New approach paves the way for large-scale coral reef restoration

The troubling loss of coral reefs worldwide has prompted scientists and conservationists to assist the reefs’ recovery through active restoration approaches. A new innovation to sow coral larvae onto degraded reefs has the potential for effective large-scale reef restoration and minimise costly and time-consuming approaches. These are the findings of a new study led by an international team of researchers, among others Valérie Chamberland and Mark Vermeij from the UvA’s Institute for Biodiversity and Ecosystem Dynamics (IBED) based at Amsterdam Science Park. The results were recently published in the scientific journal Scientific Reports.

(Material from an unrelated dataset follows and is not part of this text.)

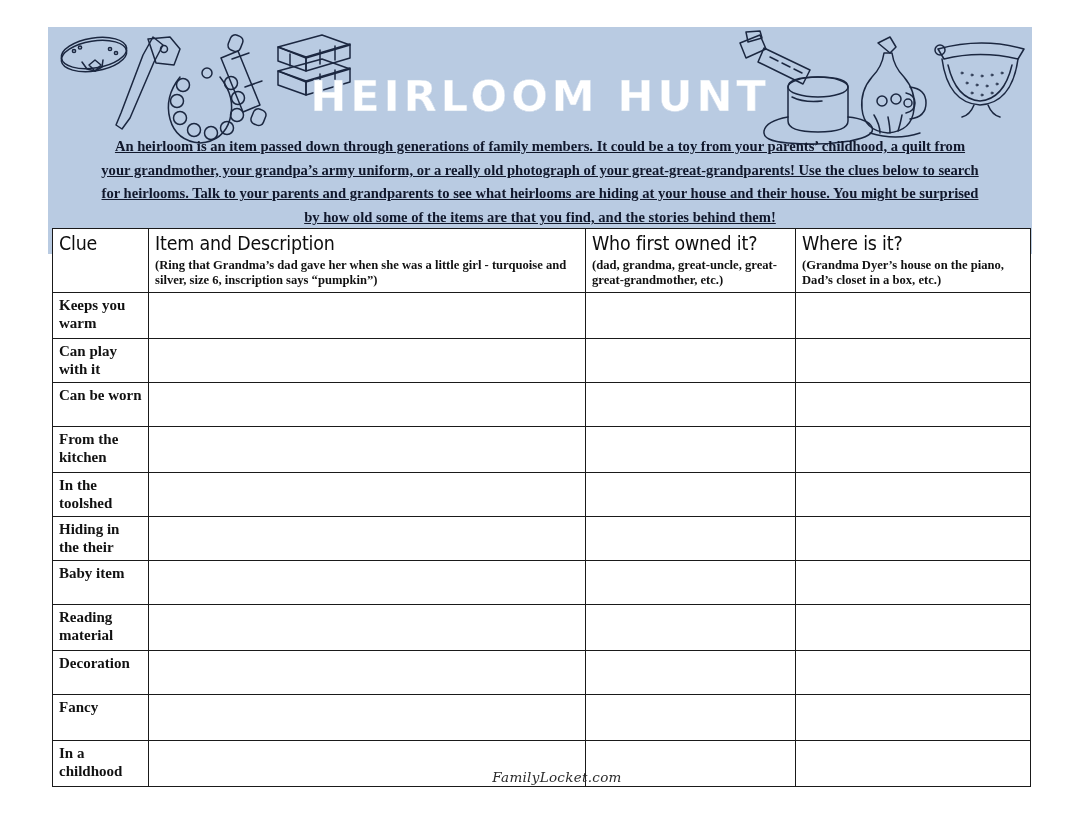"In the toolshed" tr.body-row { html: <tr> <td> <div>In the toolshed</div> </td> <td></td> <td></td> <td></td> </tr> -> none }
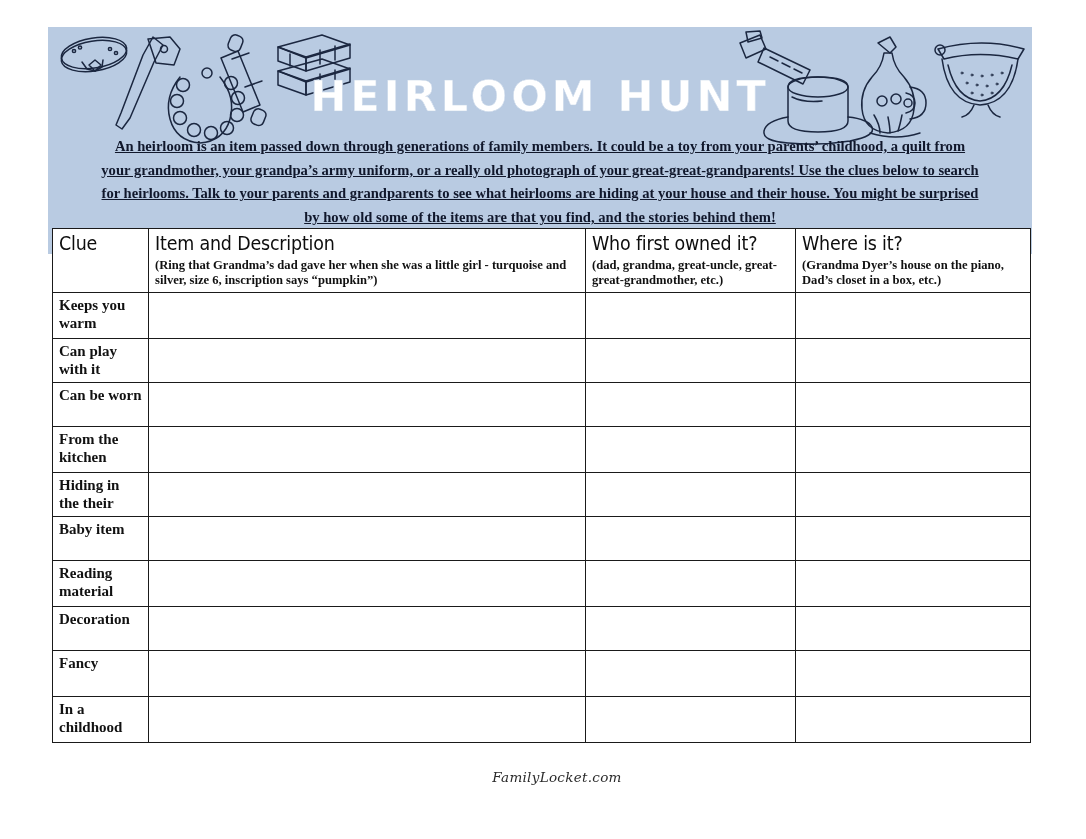"In a childhood" div.clue-label { text: childhood -> heirlooms }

Close-up of a Seeding Unit with a boulder brain coral growing close to its centre. Photo: SECORE International / Valérie Chamberland

The aim of transplanting corals on degraded reefs is to increase coral cover and promote structural habitats. Until now, actual restoration has been done manually by divers who had to attach each coral, whether a fragment or a coral recruit settled on a substrate, individually. This is a costly and time-consuming approach. For instance, transplanting 10,000 individual corals on one hectare using common methods has until now required several hundred to a few thousand man-hours, whereas reef degradation occurs at a scale of hundreds and thousands of square kilometers.

‘If we want restoration to play a more meaningful role in coral reef conservation, we need to think in new ways. Our sowing approach is an important step towards reaching this goal since it will allow the handling of large numbers of corals in a very short space of time at significantly lower costs’, says Dr Dirk Petersen, project leader and executive director of SECORE International, a conservation organisation for the protection and restoration of coral reefs which employs a number of the researchers involved in the study.

Sowing coral larvae

In the new sowing approach, coral larvae are settled on specifically designed substrates that are self-stabilised and attach to the reef via natural processes. After a few weeks to months these so-called ‘Seeding Units’ (i.e., substrates together with initial coral polyps) are sown on the reef by simply wedging them in crevices rather than requiring manual attachment. ‘Sowing the same number of corals could be achieved in less than 50 man-hours, a time saving of over 90 per cent. Additionally, material costs could be reduced by up to one third, representing a substantial advance for future restoration work’, says SECORE’s research director Dr Margaret Miller.